À quoi servent les milieux alternatifs et dissidents en France et en Europe ?
1. Nous alimentons et solidifions progressivement une opposition intérieure dans l’opinion publique face à l’oligarchie occidentale qui nous détruit culturellement, démographiquement et économiquement depuis quarante ans.
2. Nous démontons son narratif et sa falsification systématique du réel à partir de l’expérience vécue, du travail et du simple bon sens. Nous contribuons à déconstruire en permanence le matraquage médiatique oligarchique – qu’il soit guerrier, politique, sanitaire ou sociétal.
3. Nous influençons la lecture de l’actualité et des sujets clés, et nous façonnons ainsi les attentes politiques d’une partie croissante de la population, y compris dans des segments électoraux parfois opposés.
4. Nous faisons émerger des alternatives concrètes et nous alimentons la créativité et l’adaptabilité de la société en diffusant des travaux, thèses et productions innovantes trop souvent ignorées ou censurées. Même si certaines pistes se révèlent erronées, le gain global en vitalité intellectuelle et civique est largement positif.

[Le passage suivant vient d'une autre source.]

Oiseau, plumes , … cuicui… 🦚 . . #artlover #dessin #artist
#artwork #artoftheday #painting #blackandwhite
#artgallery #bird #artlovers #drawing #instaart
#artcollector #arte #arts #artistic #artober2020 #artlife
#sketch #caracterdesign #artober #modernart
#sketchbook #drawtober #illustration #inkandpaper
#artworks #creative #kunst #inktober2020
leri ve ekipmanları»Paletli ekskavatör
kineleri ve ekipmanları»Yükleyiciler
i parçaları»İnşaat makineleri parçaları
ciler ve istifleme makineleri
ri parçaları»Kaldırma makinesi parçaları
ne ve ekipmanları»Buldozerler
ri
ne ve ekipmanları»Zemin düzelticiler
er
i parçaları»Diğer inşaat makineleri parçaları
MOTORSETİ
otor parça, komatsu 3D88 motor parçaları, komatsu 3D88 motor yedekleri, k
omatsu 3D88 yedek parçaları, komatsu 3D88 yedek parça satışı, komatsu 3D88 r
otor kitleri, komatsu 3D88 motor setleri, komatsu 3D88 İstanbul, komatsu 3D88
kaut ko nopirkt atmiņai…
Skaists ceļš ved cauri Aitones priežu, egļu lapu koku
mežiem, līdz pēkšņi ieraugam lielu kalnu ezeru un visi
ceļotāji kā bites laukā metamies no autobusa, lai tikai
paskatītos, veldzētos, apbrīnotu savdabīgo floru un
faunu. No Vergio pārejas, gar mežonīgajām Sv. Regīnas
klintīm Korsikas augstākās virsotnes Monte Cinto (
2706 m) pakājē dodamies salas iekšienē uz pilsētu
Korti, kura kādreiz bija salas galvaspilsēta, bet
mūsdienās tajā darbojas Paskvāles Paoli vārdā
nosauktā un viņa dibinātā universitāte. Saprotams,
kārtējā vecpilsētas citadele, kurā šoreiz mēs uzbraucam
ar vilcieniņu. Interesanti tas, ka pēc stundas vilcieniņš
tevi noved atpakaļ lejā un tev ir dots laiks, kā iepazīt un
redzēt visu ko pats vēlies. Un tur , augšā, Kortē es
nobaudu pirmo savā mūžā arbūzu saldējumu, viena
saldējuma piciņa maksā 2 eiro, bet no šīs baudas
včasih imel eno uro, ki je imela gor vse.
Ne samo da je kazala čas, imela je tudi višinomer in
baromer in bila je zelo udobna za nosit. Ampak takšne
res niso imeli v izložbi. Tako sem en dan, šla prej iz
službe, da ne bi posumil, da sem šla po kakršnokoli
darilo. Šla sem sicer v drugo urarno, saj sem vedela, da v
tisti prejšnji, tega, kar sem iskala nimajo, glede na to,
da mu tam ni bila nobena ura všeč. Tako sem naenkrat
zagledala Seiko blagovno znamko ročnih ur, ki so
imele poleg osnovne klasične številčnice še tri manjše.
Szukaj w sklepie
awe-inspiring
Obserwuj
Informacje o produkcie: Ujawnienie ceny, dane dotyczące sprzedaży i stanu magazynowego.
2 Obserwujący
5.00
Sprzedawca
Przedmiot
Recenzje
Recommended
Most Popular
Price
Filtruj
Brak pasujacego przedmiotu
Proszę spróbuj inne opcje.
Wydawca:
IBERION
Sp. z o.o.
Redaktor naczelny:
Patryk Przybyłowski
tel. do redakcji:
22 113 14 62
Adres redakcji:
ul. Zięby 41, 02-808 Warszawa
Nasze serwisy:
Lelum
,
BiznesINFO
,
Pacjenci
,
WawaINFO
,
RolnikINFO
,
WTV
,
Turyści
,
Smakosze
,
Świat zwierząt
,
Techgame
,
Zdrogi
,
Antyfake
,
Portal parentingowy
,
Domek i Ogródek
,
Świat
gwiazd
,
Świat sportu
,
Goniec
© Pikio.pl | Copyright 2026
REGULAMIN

5. Nous prenons en charge la tension émotionnelle et le sentiment d’injustice d’une population de plus en plus désespérée. Nous rationalisons ces émotions, structurons ses attentes et canalisons les énergies potentiellement destructrices vers des coopérations concrètes, des productions éditoriales sérieuses et des projets durables.
6. Nous créons des synergies, des activités et des projets qui redonnent du travail, des objectifs et de l’espoir, tout en bâtissant des écosystèmes résilients et, à terme, hégémoniques dans certains domaines.
7. Nous reconstruisons une mémoire collective et une continuité historique. Face à la démolition anthropologique – déconstruction identitaire et rupture des transmissions –, nous recousons le fil : nous transmettons les savoirs oubliés, les textes fondateurs, l’histoire non expurgée et les codes culturels qui permettent de dire à nouveau « nous ».
8. Au-delà de la simple critique, nous contribuons à former et influencer des individus capables de gouverner, d’administrer, d’enseigner, de juger et d’entreprendre sans être prisonniers de l’idéologie dominante : cercles de lecture, écoles parallèles, think-tanks, réseaux professionnels…
9. Contrairement à une certaine agitation radicale de droite et de gauche pour marginaux, violents, ou étudiants, souvent déconnectée du réel, ce travail est majoritairement porté par des adultes actifs, socialement et professionnellement insérés : développeurs, ingénieurs, entrepreneurs, artisans, avocats, médecins, artistes, boulangers, agriculteurs, mécaniciens, universitaires, fonctionnaires, enseignants, scientifiques, coachs, journalistes, soignants, musiciens, militaires, parents ou retraités. La dissidence, ce sont des gens qui travaillent, élèvent leurs enfants, éduquent, soignent, conseillent, résistent et parlent aux autres. C’est cet ancrage profond dans la vie réelle qui constitue la force principale de cette nébuleuse alternative. Sans traduction politique directe pour l’instant, ces réseaux innervent déjà largement la périphérie de l’opinion et de la vie publique. Objet de toutes les préventions et de toutes les interrogations, cette nébuleuse s’est édifiée sur des crises, des colères et des injustices, sur des mensonges publics et le cynisme d’une caste inculte, incompétente mais encore puissance. Cette dissidence n’est pas seulement soudée par le ressentiment légitime qui explique parfois son humeur révolutionnaire, mais par l’espoir d’une société plus saine, fière, rationnelle, digne, innovante, solidaire, prévoyante et l’attente d’un bouleversement qui remette enfin, son pays et son peuple sur ses deux pieds.